Wasting no time, I took my shirt off. He follows, and on the back he has a tattoo of a famous brand in the Philippines, akin I suppose to having Nike or Vans logo tattooed on you. He eased onto the creaky plywood covering of his bed base. We begin the initial ritual of touching; providing trust and comfort before we get into it. As my hand reached for his jeans, he took me by the wrist and looked into my eyes seriously. “May bayad ako,” he said – you have to pay for me. Huh I retorted! What? Really?! Talaga!!?? !?I didn’t quite understand. After a few swift sentences delivered in English, and realising that he was indeed serious, I asked, out of curiosity how much?
Three hundred pesos he said. This puzzled with me. Later, on the trike home I tried to decide whether this guy was into me and thought he could also extract a little cash too by asking for what seemed to be little. Or perhaps three hundred pesos was a lot of money? The minimum rate of pay in the provinces after all is two hundred and fifty pesos. Declining, he looked upset. Never have I lost a boner so quickly. Awareness that someone actually isn’t as into you as you think, as you’re there half naked and ready to go is a weird thing.

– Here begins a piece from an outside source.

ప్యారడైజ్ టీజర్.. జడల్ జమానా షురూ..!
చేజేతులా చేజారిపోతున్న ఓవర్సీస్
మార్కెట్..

I tried explaining that he shouldn’t sleep with men that he doesn’t want to for money. That he gives a little piece of himself away when he does so. But sometimes it is hard to translate these things. And what value is this advice to him? If a job is hard to get, you haven’t finished school, you don’t have family around you, and you need to pay for shit, what is there to do? Sell the commodity that never runs out, though the more you sell, the less value it seems to have. It may be easy to judge shit like this, but for all I know I may be doing the same thing given the same context. My friend’s situation is not uncommon and is a symptom of a country that struggles, that fails to provide opportunity to everyone, equally. Instead of lecturing, I should have offered solutions.
Sometimes my thoughts return to him, and things I’d like to know. What his life is like, where his family is, how often he sleeps with people for money, whether he wrote the weird shit on the walls, how alike we might be, and how he seemed quite happy given the circumstances.
I asked him whether he was actually really into men and he replied with ‘Lalaki ako’ – I am a man. Here they equate being male with being straight – they use both terms interchangeably. Having masculine qualities and being into men sometimes people cannot understand. Heterosexual norms are also applied to same sex couples – one usually is referred to as the man, the other as a woman. Most publicly out same sex couples also seem to meet this stereotype, and one is usually considered straight. Perhaps individuals are shaped by these expectations. Before I left, I joked saying that if anyone should be paying anyone for sex, it seemed more fitting that he should be paying me. He laughed. I get into a tricycle and turning the corner, I glance back, and his figure was still there in the night, waiting.